Last week, the American Association of Collegiate Registrars and Admissions Officers (AACRAO) released a survey about current education credentials trends. AACRAO, with its 11,000 higher education professional membership, aims to improve record management in educational institutions. Blockchain verifiable credentials were not near the top of the list.
A key takeaway from the report is the need for educational credentials to go paperless. Paper-based processes are inefficient because the document’s can’t be reused, it’s time-consuming to get copies of the records, and they can be easily faked. While digital credentials have been around in one form or another for almost 30 years, the pandemic compelled most institutions to accelerate the shift towards some sort of digitized, interoperable and portable credentialing system.

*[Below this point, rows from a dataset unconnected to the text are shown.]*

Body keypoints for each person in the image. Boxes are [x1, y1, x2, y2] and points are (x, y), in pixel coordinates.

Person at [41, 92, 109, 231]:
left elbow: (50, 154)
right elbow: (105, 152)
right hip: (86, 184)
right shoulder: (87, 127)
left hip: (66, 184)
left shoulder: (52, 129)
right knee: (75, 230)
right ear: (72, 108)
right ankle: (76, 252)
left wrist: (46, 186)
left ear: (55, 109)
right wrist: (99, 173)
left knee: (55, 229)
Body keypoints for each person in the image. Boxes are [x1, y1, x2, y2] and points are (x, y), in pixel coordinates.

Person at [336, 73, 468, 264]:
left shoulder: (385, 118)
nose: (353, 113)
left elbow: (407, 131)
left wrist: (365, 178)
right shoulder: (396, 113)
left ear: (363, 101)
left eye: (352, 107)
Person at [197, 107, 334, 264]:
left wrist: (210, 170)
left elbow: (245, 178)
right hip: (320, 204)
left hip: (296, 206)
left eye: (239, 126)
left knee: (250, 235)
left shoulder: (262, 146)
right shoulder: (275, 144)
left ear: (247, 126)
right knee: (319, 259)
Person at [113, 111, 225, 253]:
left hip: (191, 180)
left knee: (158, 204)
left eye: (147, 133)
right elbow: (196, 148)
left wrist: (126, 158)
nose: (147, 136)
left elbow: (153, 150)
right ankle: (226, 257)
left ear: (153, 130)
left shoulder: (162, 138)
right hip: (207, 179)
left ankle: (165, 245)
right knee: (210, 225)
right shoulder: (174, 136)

The survey concludes that 32% of institutions plan to devote more resources to credential digitization and 89% report using at least one type of digital credential today. Still, most processes carried out at universities and colleges are paper-based.
AACRAO surveyed the use and perception of four digital credentials technologies: digitally signed PDFs, digital badges for a specific skill, electronic data exchange (EDX), and blockchain verifiable credentials. The overall goal is to establish an efficient environment for students to safely and credibly share their credentials with prospective employers or other educational institutions and reduce fraud opportunities.

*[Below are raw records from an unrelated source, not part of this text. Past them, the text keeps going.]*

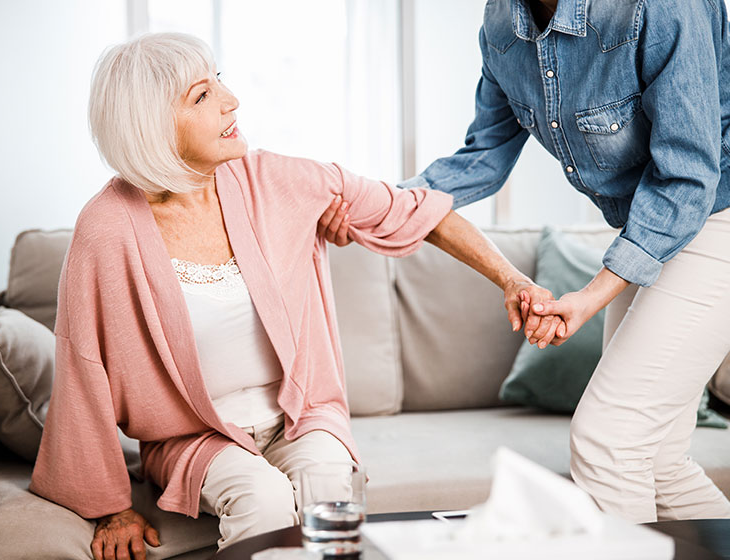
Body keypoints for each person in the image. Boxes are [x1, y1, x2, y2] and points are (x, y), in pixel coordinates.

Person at [29, 32, 554, 559]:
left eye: (220, 81)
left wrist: (515, 281)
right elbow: (83, 370)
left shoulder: (274, 180)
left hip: (300, 413)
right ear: (150, 125)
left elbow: (413, 209)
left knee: (330, 487)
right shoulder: (105, 230)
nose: (231, 101)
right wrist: (110, 506)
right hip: (194, 437)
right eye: (201, 96)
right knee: (263, 498)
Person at [324, 0, 730, 524]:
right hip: (647, 225)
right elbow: (484, 155)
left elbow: (689, 174)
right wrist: (375, 207)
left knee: (610, 442)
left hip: (718, 217)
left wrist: (589, 295)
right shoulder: (502, 23)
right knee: (656, 462)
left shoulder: (662, 7)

There is a large gap in the adoption rates of each technology. Unsurprisingly, PDFs are the most common electronic credential, yet only 4% of institutions surveyed have made them machine-readable. When surveyed about the likelihood of implementing new digital credentials in the next 12-24 months, only 14% of institutions responded they are “extremely likely” to adopt blockchain verifiable credentials in contrast with 49% planning digitally signed PDF transcripts.

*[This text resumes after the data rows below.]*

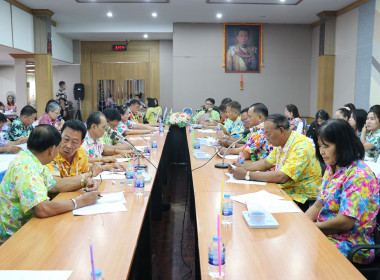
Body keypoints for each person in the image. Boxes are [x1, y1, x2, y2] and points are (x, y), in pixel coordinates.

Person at [0, 125, 100, 244]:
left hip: (30, 228)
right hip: (14, 236)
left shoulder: (32, 160)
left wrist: (84, 182)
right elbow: (42, 209)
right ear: (52, 149)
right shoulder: (26, 167)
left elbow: (55, 184)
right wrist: (80, 202)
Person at [305, 119, 379, 264]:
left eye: (326, 146)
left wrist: (309, 229)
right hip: (326, 233)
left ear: (343, 145)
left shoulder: (359, 175)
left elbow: (345, 222)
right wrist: (302, 223)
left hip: (350, 242)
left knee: (305, 256)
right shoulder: (332, 167)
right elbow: (318, 205)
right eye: (319, 146)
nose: (321, 151)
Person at [229, 114, 322, 210]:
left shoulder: (301, 146)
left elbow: (282, 177)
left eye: (268, 133)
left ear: (281, 130)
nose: (266, 137)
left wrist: (246, 175)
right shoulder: (283, 143)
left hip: (301, 199)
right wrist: (240, 167)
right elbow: (265, 163)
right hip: (283, 191)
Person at [46, 120, 103, 191]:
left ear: (81, 143)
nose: (68, 146)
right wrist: (90, 174)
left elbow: (84, 172)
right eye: (66, 139)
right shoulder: (51, 153)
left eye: (74, 142)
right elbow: (54, 184)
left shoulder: (81, 152)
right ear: (60, 136)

While blockchain-based credentials have some distinct advantages such as recipient ownership and control, instant cryptographic verification and enhanced security, the survey outcomes are not that surprising. Blockchain use in higher education only really started in 2017, and it is still fairly misunderstood and perceived as a complex technology. Half of those surveyed said they are unfamiliar with the technology, and 25% said they have only slight knowledge. In addition, the urgency created by the pandemic may have made more easily understood and quick solutions such as PDF transcripts even more popular.
Nevertheless, blockchain credentials are becoming more widespread. Institutions not already implementing it see potential, particularly for transfer of credit solutions between colleges.
Last year, Hyland, the content management provider that sponsored the survey, launched a blockchain-based credentialing solution for education records, facilitating the verification and sharing of degrees. The University of North Texas has a partnership with Greenlight Credentials to enable students to store and share their academic records with any entity around the world, and just last month, the American Council on Education selected four winning groups in a Blockchain Innovation Challenge.